Grooved-foam core sandwich specimens

The load–displacement curves were almost linear until the development of shear cracks in the foam core material, as seen in Figure 6(f) and (g). Following the linear portion, the slopes were dropped sharply and a non-linear response was observed until the final failure. Debonding failure occurred in both top and bottom face sheets as shown in Figure 7(c) and (d). When the failure loads of GFS2 × 2 and GFS4 × 4 specimens are compared, it can be seen that increasing both the depth and the width of grooves leads to the weakening of the integrity of foam structure and hence reduces the bending strength of the sandwich beams (Table 3). The ultimate bending strength of the GFS2 × 2, GFS4 × 4, GFS4 × 2 and GFS2 × 4 specimens were found to be 16%, 7%, 11% and 19% higher than that of the control specimen, respectively. Among GFS samples, the highest increase in the effective bending stiffness value was observed in the GFS4 × 4 samples with a value of 22% compared to the control specimen. The resin filled into the grooves acted as a stiffener. The simulations also capture the damage evolution of the sandwich beams depending on the geometry of the grooves. As an example, FEA results and experimental damage modes of the GFS specimens are compared in Figure 8(a) to (d). The grooves were effectively introduced on the foam core surface to enhance the interaction of face sheet and the foam core for the GFS specimens. The shear stress around the grooves causes the development of crack at the tips of the grooves with the crack propagation diagonally towards the opposite side until it reaches the bottom interfacial area as shown in Figure 8(a) and (c). Moreover, an increase in the groove depth led to an increase in the amount of plastic strain values in the foam core (Figure 8(b)), whereas maximum shear elastic strain and maximum shear stress were constant for all the GFS specimens (Figure 8(c) and (d)). For the GFS2 × 4 specimens, the cracks progressed through the upper face sheet–foam interface and led to the face sheet-core debonding followed by the core shear failure. However, in the other GFS specimens, the shear cracks tended to pass around the grooves as illustrated in Figure 8(a).
= = = = = = =
- WHAT IS ASKED
**A)** Using the grooved-foam excerpt, decide whether each statement agrees with it. Answer yes or no and quote the deciding words. (i) Among the GFS samples, the largest rise in effective bending stiffness was in the GFS4 × 4 samples. (ii) Maximum shear stress differed from one GFS specimen to another. (iii) The resin that filled the grooves worked as a stiffener.
**B)** Please retype everything in the entries from the line containing "scientific name: Chroicocephalus" down to the line containing "scientific name: Scarites subterraneus", including both of those lines.
The grooved-foam excerpt and the entries are unrelated to each other.
= = = = = = =
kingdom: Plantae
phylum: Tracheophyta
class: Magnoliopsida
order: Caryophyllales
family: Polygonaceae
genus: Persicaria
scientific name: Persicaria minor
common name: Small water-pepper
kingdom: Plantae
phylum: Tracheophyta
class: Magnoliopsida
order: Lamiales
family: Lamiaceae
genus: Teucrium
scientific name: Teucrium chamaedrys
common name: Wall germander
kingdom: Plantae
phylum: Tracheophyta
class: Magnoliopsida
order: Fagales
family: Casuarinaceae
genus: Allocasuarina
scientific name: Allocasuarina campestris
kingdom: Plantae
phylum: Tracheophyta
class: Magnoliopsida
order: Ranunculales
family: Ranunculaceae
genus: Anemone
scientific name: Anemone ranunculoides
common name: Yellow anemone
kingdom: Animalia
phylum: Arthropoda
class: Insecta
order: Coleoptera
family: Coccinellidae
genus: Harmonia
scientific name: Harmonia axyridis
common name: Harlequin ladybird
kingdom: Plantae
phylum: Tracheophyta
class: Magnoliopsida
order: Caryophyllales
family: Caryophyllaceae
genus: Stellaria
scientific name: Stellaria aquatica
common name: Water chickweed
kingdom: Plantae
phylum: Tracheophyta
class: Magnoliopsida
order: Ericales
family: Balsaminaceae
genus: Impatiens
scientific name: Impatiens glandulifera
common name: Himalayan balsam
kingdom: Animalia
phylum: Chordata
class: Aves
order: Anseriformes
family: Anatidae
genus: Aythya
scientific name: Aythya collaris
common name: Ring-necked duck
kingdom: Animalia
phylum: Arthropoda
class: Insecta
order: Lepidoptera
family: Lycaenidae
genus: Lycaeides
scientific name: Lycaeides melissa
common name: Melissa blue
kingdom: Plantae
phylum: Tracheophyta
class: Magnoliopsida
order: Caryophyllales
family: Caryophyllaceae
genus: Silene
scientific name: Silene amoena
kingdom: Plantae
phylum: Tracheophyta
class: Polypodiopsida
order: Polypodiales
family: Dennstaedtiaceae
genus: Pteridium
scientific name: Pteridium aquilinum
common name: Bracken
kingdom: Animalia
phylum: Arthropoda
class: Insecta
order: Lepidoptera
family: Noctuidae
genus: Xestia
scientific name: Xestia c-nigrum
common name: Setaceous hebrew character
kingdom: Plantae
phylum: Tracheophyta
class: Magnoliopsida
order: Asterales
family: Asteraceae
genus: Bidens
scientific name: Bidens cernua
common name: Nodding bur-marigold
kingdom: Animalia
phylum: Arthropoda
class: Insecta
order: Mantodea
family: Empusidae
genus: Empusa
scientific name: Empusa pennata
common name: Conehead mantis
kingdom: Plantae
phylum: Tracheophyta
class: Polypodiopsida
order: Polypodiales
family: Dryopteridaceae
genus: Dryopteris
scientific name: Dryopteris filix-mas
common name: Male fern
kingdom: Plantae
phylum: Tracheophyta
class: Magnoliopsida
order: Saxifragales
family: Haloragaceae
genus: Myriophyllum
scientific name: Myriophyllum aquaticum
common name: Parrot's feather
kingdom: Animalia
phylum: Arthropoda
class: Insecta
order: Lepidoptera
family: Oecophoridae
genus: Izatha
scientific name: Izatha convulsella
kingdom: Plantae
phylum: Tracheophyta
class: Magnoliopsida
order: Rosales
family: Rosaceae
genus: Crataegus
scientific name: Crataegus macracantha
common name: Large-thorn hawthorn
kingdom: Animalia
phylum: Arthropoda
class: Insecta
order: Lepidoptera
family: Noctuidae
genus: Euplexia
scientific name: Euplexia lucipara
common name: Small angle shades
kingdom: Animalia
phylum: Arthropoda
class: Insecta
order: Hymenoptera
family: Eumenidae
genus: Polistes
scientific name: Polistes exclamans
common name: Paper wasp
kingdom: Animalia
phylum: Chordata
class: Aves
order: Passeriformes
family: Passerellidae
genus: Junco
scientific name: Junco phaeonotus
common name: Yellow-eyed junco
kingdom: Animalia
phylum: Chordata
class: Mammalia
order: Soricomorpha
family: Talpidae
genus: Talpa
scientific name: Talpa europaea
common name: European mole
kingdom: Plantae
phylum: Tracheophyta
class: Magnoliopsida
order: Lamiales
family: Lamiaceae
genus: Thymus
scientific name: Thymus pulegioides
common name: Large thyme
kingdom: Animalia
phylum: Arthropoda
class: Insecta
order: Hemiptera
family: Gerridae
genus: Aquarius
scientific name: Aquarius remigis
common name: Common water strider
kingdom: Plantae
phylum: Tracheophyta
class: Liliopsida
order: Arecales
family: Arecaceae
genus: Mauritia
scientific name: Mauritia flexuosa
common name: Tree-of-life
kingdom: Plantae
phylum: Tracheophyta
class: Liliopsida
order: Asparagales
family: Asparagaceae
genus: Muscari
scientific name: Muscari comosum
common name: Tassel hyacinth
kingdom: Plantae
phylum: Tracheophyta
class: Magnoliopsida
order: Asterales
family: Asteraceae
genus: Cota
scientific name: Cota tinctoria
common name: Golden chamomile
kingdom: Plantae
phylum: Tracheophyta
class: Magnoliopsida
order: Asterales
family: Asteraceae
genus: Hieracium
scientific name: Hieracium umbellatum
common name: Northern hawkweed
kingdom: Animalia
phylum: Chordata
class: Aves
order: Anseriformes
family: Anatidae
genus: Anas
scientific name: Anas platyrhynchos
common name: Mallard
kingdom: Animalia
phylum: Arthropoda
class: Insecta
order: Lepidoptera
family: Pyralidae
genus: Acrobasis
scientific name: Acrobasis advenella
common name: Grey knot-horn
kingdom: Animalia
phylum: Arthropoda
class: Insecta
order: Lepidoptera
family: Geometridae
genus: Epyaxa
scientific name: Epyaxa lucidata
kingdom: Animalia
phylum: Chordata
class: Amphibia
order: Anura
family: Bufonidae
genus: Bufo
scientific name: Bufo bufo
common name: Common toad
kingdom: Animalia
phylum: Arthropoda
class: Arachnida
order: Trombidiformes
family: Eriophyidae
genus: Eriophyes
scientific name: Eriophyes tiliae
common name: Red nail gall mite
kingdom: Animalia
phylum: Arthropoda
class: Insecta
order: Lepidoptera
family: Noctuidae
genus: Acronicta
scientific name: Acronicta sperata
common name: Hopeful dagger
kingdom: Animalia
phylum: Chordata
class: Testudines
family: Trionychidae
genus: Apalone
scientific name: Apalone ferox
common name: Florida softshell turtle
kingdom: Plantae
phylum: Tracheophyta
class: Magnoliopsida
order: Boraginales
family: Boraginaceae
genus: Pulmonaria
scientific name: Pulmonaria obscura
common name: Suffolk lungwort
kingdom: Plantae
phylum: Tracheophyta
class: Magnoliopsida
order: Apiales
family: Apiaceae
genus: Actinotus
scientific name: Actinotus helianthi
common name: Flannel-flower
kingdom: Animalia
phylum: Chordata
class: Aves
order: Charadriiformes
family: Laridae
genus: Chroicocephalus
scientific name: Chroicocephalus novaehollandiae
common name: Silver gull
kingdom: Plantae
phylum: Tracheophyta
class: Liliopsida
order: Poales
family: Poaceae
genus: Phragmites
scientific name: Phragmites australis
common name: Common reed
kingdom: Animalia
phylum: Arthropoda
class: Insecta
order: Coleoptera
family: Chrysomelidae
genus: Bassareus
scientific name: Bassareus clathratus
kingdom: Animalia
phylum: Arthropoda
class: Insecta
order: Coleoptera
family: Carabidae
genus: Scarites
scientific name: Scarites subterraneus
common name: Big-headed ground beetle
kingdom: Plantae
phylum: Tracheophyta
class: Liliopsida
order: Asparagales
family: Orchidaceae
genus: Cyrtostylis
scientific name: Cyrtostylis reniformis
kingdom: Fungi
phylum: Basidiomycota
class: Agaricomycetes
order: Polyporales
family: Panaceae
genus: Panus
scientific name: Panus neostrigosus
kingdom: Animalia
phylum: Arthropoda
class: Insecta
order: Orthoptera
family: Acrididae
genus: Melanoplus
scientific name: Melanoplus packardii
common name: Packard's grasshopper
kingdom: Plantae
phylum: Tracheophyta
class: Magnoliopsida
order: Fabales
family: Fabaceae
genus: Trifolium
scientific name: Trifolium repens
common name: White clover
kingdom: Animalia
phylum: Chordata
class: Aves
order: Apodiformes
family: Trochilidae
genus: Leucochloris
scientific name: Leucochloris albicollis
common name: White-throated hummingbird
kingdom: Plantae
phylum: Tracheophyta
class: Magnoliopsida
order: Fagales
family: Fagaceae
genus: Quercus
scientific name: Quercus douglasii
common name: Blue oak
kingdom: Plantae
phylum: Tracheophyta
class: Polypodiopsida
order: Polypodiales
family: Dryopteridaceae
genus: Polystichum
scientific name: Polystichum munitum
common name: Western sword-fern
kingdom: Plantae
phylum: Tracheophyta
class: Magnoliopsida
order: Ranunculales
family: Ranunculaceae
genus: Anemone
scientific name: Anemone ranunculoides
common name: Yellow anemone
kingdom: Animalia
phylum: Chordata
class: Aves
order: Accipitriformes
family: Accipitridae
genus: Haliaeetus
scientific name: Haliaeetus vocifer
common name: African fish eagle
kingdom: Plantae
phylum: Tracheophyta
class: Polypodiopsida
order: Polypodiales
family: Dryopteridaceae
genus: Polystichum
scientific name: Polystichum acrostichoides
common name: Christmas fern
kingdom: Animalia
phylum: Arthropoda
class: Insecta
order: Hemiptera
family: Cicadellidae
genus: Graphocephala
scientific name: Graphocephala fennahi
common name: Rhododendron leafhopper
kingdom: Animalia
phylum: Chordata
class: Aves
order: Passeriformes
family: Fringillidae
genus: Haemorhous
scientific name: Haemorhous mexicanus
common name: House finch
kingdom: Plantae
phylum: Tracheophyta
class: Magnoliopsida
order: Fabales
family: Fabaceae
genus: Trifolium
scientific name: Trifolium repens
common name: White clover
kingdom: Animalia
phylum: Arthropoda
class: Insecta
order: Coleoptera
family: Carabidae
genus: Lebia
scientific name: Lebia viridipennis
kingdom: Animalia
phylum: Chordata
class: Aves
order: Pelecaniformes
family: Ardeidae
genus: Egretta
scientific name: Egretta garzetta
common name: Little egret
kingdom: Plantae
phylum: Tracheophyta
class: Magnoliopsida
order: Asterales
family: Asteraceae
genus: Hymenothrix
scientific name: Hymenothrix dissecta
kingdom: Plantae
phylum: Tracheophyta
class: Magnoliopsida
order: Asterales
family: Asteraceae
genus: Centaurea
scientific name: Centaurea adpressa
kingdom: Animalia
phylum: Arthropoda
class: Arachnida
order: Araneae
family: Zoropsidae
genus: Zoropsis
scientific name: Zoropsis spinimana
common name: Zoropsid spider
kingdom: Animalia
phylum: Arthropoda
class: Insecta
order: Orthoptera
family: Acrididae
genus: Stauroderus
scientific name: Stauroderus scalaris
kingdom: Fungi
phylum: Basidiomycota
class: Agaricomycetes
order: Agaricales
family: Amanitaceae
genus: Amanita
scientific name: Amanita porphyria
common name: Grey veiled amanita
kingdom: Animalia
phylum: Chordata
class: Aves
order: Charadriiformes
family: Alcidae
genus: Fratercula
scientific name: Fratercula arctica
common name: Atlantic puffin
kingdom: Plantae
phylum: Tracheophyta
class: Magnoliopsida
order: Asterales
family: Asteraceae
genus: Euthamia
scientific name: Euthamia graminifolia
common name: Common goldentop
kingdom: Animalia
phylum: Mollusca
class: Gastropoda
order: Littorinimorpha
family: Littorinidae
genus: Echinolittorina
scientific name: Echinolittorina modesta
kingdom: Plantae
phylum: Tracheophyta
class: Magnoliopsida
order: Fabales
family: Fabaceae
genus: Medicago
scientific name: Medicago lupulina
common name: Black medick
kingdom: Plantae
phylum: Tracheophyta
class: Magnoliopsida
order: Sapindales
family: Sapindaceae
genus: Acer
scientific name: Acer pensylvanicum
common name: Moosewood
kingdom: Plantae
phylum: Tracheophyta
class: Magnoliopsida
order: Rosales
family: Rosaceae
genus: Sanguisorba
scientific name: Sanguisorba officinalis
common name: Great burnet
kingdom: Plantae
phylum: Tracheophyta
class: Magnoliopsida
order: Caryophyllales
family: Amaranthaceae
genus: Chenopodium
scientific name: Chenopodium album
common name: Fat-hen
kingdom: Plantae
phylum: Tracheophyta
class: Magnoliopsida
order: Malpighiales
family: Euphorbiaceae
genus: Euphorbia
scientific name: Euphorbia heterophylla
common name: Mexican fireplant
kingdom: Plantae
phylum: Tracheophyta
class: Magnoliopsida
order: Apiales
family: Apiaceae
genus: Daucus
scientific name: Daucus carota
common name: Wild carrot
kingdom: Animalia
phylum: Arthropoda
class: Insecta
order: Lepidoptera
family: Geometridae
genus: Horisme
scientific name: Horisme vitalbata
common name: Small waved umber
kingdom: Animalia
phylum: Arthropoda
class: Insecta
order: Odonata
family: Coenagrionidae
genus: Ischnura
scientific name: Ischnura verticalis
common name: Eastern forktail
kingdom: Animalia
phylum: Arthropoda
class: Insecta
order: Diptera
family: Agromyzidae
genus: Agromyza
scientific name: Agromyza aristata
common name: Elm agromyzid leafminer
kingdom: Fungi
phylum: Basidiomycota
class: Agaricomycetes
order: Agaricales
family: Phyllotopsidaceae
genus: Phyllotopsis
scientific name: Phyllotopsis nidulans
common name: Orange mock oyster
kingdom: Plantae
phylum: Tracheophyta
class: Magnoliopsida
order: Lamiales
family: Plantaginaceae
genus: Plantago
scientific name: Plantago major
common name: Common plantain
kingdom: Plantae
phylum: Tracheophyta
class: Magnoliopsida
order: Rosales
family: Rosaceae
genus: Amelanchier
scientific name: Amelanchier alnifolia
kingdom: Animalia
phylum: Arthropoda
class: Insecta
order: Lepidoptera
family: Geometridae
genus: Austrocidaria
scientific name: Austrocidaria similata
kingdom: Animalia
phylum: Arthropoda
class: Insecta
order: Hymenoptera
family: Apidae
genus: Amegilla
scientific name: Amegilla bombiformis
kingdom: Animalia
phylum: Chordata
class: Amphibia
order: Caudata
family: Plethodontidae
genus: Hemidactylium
= = = = = = =
- EXERCISE ANSWERS
**A)**
(i) Yes: "Among GFS samples, the highest increase in the effective bending stiffness value was observed in the GFS4 × 4 samples with a value of 22% compared to the control specimen."
(ii) No: "maximum shear elastic strain and maximum shear stress were constant for all the GFS specimens"
(iii) Yes: "The resin filled into the grooves acted as a stiffener."

**B)**
scientific name: Chroicocephalus novaehollandiae
common name: Silver gull
kingdom: Plantae
phylum: Tracheophyta
class: Liliopsida
order: Poales
family: Poaceae
genus: Phragmites
scientific name: Phragmites australis
common name: Common reed
kingdom: Animalia
phylum: Arthropoda
class: Insecta
order: Coleoptera
family: Chrysomelidae
genus: Bassareus
scientific name: Bassareus clathratus
kingdom: Animalia
phylum: Arthropoda
class: Insecta
order: Coleoptera
family: Carabidae
genus: Scarites
scientific name: Scarites subterraneus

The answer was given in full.